Here’s some code to get you started with one preliminary step:

anorexia_alltreat <- read.delim("https://raw.githubusercontent.com/IowaBiostat/data-sets/main/anorexia/anorexia.txt")
# We need to index to just get the weights for those who received family treatment.
anorexia <- anorexia_alltreat[anorexia_alltreat$Treat == "FT",]
Answer

Manual Calculation

First, we want to calculate the difference in weight for each patient.

# create a new column
anorexia$diff <- anorexia$Postwt-anorexia$Prewt

Take a look at the new column “diff”. Are most of the values positive or negative? What does this indicate?
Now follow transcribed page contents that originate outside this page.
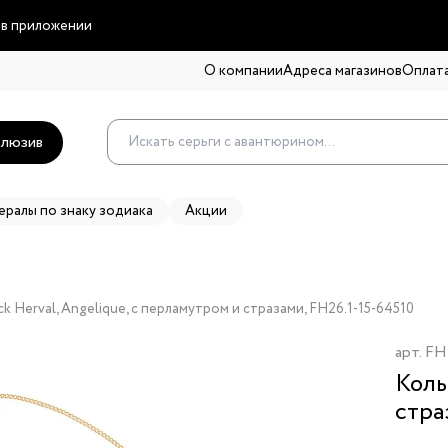
 в приложении
О компании
Адреса магазинов
Оплата
люзив
ералы по знаку зодиака
Акции
ck Herval, Angelique, с перламутром и стразами, FH26.1-15-64510
арт.
FH
Коль
стра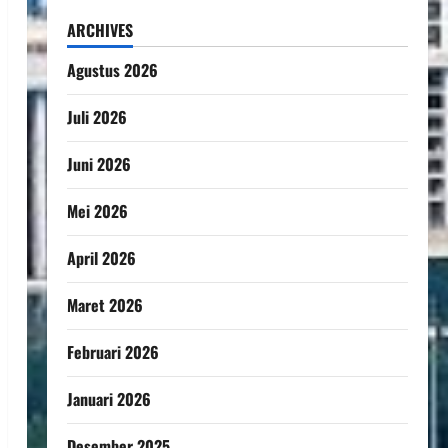
ARCHIVES
Agustus 2026
Juli 2026
Juni 2026
Mei 2026
April 2026
Maret 2026
Februari 2026
Januari 2026
Desember 2025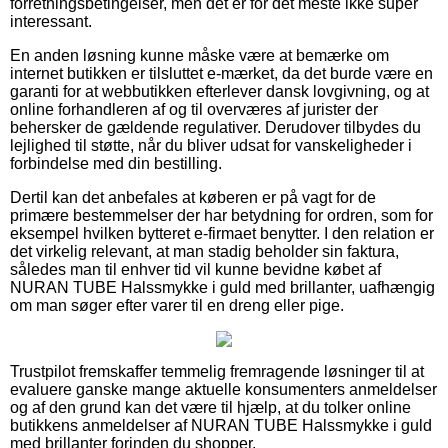
forretningsbetingelser, men det er for det meste ikke super
interessant.
En anden løsning kunne måske være at bemærke om
internet butikken er tilsluttet e-mærket, da det burde være en
garanti for at webbutikken efterlever dansk lovgivning, og at
online forhandleren af og til overværes af jurister der
behersker de gældende regulativer. Derudover tilbydes du
lejlighed til støtte, når du bliver udsat for vanskeligheder i
forbindelse med din bestilling.
Dertil kan det anbefales at køberen er på vagt for de
primære bestemmelser der har betydning for ordren, som for
eksempel hvilken bytteret e-firmaet benytter. I den relation er
det virkelig relevant, at man stadig beholder sin faktura,
således man til enhver tid vil kunne bevidne købet af
NURAN TUBE Halssmykke i guld med brillanter, uafhængig
om man søger efter varer til en dreng eller pige.
Trustpilot fremskaffer temmelig fremragende løsninger til at
evaluere ganske mange aktuelle konsumenters anmeldelser
og af den grund kan det være til hjælp, at du tolker online
butikkens anmeldelser af NURAN TUBE Halssmykke i guld
med brillanter forinden du shopper.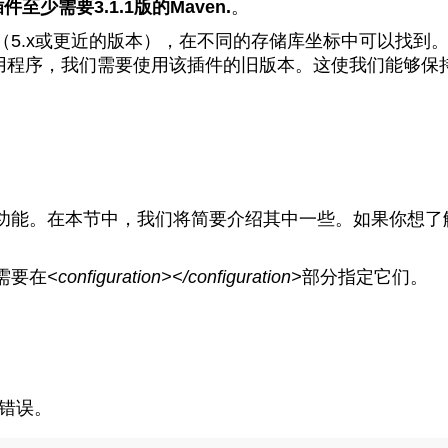
件至少需要3.1.1版的Maven.
。
.x或更近的版本），在不同的存储库坐标中可以找到。但
个示例应用程序，我们需要使用该插件的旧版本。这使我们能够保持Spr
本节中，我们将简要介绍其中一些。如果你想了解所有这些，请访问
需要在
<configuration></configuration>
部分指定它们。
略错误。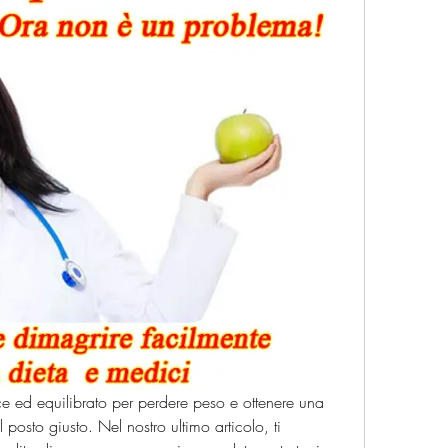
 ed equilibrato per perdere peso e ottenere una 
l posto giusto. Nel nostro ultimo articolo, ti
Now complete the calculation.

SE <- sd(anorexia$diff)/sqrt(17)

t <- (mean(anorexia$diff) - 0) / SE

2*(1-pt(t, df=16))
[1] 0.0007002531

A “paired t-test” does the same thing as the one sample t-test above however it does it on the difference between the paired observations. To run a paired t-test in R we will need to use the code below:

Using t.test

## Test for Post - Prior
t.test(anorexia$Postwt, anorexia$Prewt, paired = TRUE)

    Paired t-test

data:  anorexia$Postwt and anorexia$Prewt
t = 4.1849, df = 16, p-value = 0.0007003
alternative hypothesis: true mean difference is not equal to 0
95 percent confidence interval:
  3.58470 10.94471
sample estimates:
mean difference 
       7.264706 

4 Concept

What is different between the procedures for a paired t-test and a one sample test?

Answer

There is no difference in the procedures.

A “paired t-test” does the same thing as the one sample t-test above. These are distinguishable only by the origin of the data: paired data takes the differences, “one sample” has no pairs.